### Source passage
..............................
SilkAir took delivery of two 737-800s and decommissioned one A320-200 in preparation for return to its lessor during the quarter. As at 30 September 2015, SilkAir operated 29 aircraft – 11 A320-200s, five A319-100s and 13 737-800s, with an average age of three years and 11 months.

In the second quarter, Scoot took delivery of two 787-8s and decommissioned one 777-200 in preparation for sale. As at 30 September 2015, Scoot’s operating fleet consisted of one 777-200 and seven 787s, including five 787-9s and two 787-8s, with an average age of two years and seven months.

Tiger Airways returned one surplus A319-100 to the operating fleet, and decommissioned one A320-200 for sale during the quarter. As at 30 September 2015, Tiger Airways operated 24 aircraft – 22 A320-200s and two A319-100s, with an average age of four years and six months.

The size of SIA Cargo’s fleet, comprising eight 747-400 freighters, remained unchanged in the second quarter.

Singapore Airlines has signed an agreement with Airbus to be the launch customer for a new ultra-long-range variant of the A350-900 aircraft (A350-900ULR), which will be capable of flying non-stop between Singapore and the United States. The new agreement upgrades seven of the 63 A350-900s on firm order to A350-900ULRs, and converts four of the 20 purchase options to firm A350-900 orders. The A350-900ULR aircraft will be fitted with all-new cabins/products that are currently under development, and are scheduled to be delivered in 2018. This will enable the re-launch of the world’s longest non-stop flights, between Singapore and both Los Angeles and New York. Non-stop flights to additional points in the US are under consideration.

Route development

For the Northern Winter 2015 operating season (25 October 2015 – 26 March 2016), the parent airline company will mount supplementary services to various points including Adelaide, Ahmedabad, Brisbane, Christchurch, Melbourne, Sapporo and Sydney to cater to demand during the year-end peak. SilkAir commenced services to Male from 26 October 2015.

Scoot has taken over Hangzhou services from SilkAir, commencing four-times-weekly flights to the city from 25 October 2015. It also launched services to Melbourne on 1 November 2015. Subject to regulatory approvals, Scoot will operate thrice-weekly non-stop services to Jeddah from 1 May 2016, taking over from the parent airline company.

Tiger Airways started three-times-weekly services to Quanzhou, China on 28 September 2015. New services to Lucknow, India and a return of service to Lijiang, China are planned for the third quarter of the financial year.

The Group’s network now consists of 120 destinations across 35 countries, including Singapore.
SIA Cargo will increase frequency to points in the Americas, Europe, South West Pacific and North Asia in the third quarter to meet higher demand during the year-end peak period.
Outlook

Uncertainty in economic conditions persists, exacerbated by concerns about China’s slowing economy that have led to weakening emerging-market currencies and volatility in stock markets. The outlook for both passenger and cargo traffic is cautious. Yields remain under pressure in the face of capacity additions from other airlines. Advance passenger bookings for the October-December quarter are positive, but mainly bolstered by promotional activities.

Fuel prices remain range-bound. For the second half of the financial year, the group is 50.7 per cent hedged at a weighted average price of US$93 per barrel. A rising US dollar will put pressure on operating costs.
                      
Faced with these challenges, the Group will maintain strict cost discipline   and will leverage the various airlines in the portfolio to remain flexible and nimble in tapping all key market segments.
..............................
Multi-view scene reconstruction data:
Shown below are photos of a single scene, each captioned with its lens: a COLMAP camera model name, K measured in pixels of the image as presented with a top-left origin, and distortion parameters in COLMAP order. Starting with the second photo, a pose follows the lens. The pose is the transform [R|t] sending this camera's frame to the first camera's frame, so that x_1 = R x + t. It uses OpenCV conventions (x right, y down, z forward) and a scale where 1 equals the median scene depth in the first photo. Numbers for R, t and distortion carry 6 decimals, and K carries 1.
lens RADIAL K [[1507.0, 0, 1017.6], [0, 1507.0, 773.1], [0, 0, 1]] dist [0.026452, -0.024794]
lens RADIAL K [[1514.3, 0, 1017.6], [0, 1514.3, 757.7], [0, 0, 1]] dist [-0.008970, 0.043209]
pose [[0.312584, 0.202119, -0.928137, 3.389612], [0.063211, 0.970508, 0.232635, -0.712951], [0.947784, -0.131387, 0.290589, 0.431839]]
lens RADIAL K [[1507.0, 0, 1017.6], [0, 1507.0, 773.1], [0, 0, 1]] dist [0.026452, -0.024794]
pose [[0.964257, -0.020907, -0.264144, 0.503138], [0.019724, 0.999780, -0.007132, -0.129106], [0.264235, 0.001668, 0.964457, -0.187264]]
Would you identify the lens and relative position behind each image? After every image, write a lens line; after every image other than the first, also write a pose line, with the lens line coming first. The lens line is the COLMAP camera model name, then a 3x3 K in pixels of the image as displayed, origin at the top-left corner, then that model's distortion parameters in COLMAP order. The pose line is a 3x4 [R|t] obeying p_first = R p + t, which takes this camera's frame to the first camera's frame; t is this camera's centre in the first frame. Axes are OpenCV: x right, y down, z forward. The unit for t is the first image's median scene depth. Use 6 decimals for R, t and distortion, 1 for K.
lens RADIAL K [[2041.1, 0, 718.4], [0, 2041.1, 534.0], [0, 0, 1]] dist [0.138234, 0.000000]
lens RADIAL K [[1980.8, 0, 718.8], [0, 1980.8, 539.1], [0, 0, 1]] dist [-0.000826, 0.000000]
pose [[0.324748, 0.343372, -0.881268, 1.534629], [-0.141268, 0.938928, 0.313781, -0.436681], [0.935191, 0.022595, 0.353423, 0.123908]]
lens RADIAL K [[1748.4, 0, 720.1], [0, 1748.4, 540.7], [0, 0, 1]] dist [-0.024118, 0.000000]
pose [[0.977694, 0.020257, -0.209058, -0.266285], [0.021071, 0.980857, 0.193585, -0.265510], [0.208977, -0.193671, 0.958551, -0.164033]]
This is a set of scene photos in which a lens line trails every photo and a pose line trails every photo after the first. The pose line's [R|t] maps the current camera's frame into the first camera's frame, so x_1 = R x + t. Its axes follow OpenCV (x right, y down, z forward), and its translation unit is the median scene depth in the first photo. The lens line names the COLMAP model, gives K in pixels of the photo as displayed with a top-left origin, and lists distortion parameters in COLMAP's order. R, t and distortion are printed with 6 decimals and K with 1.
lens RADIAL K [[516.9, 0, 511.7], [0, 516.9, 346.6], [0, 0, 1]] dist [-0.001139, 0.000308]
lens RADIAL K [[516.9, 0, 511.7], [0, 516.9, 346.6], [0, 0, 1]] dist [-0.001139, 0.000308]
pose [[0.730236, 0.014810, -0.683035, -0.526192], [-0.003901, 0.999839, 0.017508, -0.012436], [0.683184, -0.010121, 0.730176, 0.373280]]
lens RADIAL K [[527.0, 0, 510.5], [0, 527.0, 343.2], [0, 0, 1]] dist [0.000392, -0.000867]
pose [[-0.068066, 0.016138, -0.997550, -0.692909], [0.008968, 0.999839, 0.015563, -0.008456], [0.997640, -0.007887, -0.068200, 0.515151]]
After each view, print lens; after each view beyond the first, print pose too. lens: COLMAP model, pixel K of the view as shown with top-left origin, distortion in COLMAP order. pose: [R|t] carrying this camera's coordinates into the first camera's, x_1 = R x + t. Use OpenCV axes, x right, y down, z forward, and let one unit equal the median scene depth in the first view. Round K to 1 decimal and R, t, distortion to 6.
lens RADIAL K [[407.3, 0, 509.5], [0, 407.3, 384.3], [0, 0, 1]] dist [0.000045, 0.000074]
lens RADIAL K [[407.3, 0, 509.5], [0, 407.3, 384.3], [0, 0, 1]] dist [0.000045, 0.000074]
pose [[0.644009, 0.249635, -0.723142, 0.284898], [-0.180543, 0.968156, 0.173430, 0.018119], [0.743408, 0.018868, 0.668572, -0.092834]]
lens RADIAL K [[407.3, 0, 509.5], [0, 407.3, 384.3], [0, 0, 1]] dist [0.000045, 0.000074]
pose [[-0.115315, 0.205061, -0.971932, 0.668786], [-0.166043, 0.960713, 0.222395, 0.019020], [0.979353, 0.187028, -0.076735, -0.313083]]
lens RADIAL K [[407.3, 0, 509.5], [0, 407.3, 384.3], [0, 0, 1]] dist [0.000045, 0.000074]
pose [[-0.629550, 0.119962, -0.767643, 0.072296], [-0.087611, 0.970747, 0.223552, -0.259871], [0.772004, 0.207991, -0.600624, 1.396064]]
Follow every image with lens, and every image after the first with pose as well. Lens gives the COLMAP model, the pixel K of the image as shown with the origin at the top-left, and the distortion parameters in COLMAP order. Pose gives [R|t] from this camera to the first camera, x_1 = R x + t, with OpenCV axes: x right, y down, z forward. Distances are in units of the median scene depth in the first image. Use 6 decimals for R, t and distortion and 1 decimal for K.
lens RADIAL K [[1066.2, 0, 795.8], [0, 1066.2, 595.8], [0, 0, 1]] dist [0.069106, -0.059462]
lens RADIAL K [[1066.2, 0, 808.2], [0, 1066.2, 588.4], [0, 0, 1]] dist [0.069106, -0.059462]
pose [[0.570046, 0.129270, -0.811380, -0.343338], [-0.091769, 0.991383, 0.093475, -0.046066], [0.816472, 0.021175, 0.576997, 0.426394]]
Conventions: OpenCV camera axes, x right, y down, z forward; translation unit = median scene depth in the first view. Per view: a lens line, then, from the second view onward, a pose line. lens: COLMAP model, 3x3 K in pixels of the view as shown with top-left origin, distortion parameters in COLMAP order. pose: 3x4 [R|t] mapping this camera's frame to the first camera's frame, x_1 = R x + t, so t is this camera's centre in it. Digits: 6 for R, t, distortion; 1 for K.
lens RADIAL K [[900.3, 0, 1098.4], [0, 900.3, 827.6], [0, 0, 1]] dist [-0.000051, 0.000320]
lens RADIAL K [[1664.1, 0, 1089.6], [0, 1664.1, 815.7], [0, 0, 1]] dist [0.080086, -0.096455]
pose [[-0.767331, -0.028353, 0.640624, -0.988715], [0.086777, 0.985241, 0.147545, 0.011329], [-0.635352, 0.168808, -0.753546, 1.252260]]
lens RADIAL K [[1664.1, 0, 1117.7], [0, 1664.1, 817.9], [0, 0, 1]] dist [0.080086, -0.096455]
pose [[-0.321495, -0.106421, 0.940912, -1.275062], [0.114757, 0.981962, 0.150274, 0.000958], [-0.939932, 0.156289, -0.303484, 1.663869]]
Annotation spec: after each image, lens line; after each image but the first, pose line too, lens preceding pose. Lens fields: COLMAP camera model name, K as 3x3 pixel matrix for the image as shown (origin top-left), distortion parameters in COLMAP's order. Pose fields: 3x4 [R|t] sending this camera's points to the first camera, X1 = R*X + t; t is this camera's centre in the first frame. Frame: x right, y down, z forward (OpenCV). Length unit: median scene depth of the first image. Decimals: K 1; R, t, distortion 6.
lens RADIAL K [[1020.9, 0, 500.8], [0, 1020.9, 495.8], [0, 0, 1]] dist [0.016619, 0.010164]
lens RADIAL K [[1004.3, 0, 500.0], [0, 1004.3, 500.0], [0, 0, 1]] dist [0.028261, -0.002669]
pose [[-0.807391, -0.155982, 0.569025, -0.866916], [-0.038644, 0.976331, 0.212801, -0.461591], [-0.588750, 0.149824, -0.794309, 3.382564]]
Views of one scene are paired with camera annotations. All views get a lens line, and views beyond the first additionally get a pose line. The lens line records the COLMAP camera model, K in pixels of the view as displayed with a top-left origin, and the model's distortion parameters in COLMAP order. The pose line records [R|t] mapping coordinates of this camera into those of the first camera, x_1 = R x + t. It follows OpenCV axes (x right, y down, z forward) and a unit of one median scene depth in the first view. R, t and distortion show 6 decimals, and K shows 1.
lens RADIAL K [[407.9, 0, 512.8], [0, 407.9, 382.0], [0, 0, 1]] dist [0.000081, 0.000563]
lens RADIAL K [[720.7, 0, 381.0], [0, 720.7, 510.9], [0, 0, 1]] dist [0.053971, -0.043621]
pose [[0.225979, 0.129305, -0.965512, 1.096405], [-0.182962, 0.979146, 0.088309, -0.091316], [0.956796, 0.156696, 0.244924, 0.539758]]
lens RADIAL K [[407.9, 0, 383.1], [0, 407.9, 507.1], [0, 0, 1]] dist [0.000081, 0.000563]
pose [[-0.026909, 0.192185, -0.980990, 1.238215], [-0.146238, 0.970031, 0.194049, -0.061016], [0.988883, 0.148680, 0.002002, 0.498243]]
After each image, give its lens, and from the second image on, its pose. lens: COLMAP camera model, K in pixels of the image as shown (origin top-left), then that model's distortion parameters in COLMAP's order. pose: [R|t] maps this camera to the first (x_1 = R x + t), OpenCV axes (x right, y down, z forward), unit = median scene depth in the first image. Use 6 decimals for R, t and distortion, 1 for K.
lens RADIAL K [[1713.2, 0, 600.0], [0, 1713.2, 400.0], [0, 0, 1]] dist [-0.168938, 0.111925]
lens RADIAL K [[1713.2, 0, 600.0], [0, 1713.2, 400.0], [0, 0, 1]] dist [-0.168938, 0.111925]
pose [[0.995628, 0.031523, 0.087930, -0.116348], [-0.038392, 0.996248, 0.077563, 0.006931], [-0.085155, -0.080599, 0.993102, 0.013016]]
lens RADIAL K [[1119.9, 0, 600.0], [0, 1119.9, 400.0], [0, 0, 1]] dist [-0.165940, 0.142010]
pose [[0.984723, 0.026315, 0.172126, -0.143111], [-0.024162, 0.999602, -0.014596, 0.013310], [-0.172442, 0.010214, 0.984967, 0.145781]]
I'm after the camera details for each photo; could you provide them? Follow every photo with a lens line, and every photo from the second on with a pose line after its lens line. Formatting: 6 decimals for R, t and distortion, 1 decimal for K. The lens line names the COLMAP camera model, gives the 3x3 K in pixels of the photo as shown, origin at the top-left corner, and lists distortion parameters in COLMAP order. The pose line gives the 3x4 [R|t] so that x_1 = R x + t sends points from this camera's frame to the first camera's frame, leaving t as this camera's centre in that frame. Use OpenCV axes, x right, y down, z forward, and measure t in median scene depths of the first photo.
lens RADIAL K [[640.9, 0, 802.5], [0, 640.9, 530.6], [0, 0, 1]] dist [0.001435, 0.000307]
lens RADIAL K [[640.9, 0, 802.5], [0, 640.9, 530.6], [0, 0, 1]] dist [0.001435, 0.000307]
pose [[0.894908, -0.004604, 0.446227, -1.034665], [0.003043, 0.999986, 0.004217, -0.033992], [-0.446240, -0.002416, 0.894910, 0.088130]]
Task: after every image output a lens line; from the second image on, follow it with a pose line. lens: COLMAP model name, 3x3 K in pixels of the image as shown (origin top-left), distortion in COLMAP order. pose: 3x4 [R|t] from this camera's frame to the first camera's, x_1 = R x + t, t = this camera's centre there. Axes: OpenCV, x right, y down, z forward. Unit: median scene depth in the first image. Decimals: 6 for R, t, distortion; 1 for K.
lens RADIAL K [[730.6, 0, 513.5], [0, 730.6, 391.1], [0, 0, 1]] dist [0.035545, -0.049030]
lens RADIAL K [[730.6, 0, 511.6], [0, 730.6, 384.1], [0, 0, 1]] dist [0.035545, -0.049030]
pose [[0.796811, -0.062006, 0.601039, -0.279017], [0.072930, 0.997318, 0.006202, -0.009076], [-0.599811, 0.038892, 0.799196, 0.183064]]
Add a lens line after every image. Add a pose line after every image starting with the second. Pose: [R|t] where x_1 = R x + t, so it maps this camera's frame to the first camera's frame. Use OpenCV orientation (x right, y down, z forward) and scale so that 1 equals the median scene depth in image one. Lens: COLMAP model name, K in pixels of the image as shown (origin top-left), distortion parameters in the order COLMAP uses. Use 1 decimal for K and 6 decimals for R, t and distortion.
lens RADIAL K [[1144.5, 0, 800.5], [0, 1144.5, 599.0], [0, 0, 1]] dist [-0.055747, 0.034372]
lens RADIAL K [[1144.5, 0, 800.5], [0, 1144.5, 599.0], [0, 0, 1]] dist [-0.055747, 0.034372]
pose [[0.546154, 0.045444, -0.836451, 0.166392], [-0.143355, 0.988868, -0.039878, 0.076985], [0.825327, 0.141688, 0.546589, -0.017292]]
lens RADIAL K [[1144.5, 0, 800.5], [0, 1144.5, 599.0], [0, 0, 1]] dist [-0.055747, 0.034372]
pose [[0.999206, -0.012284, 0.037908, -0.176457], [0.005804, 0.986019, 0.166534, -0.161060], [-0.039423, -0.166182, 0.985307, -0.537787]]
..............................
### Exercise directions
Please update the airline report from "For the Northern" to "26 October 2015.", putting "Osaka" wherever "Sapporo" appears. The rows were taken from a different source than the airline report.

### Exercise solution
For the Northern Winter 2015 operating season (25 October 2015 – 26 March 2016), the parent airline company will mount supplementary services to various points including Adelaide, Ahmedabad, Brisbane, Christchurch, Melbourne, Osaka and Sydney to cater to demand during the year-end peak. SilkAir commenced services to Male from 26 October 2015.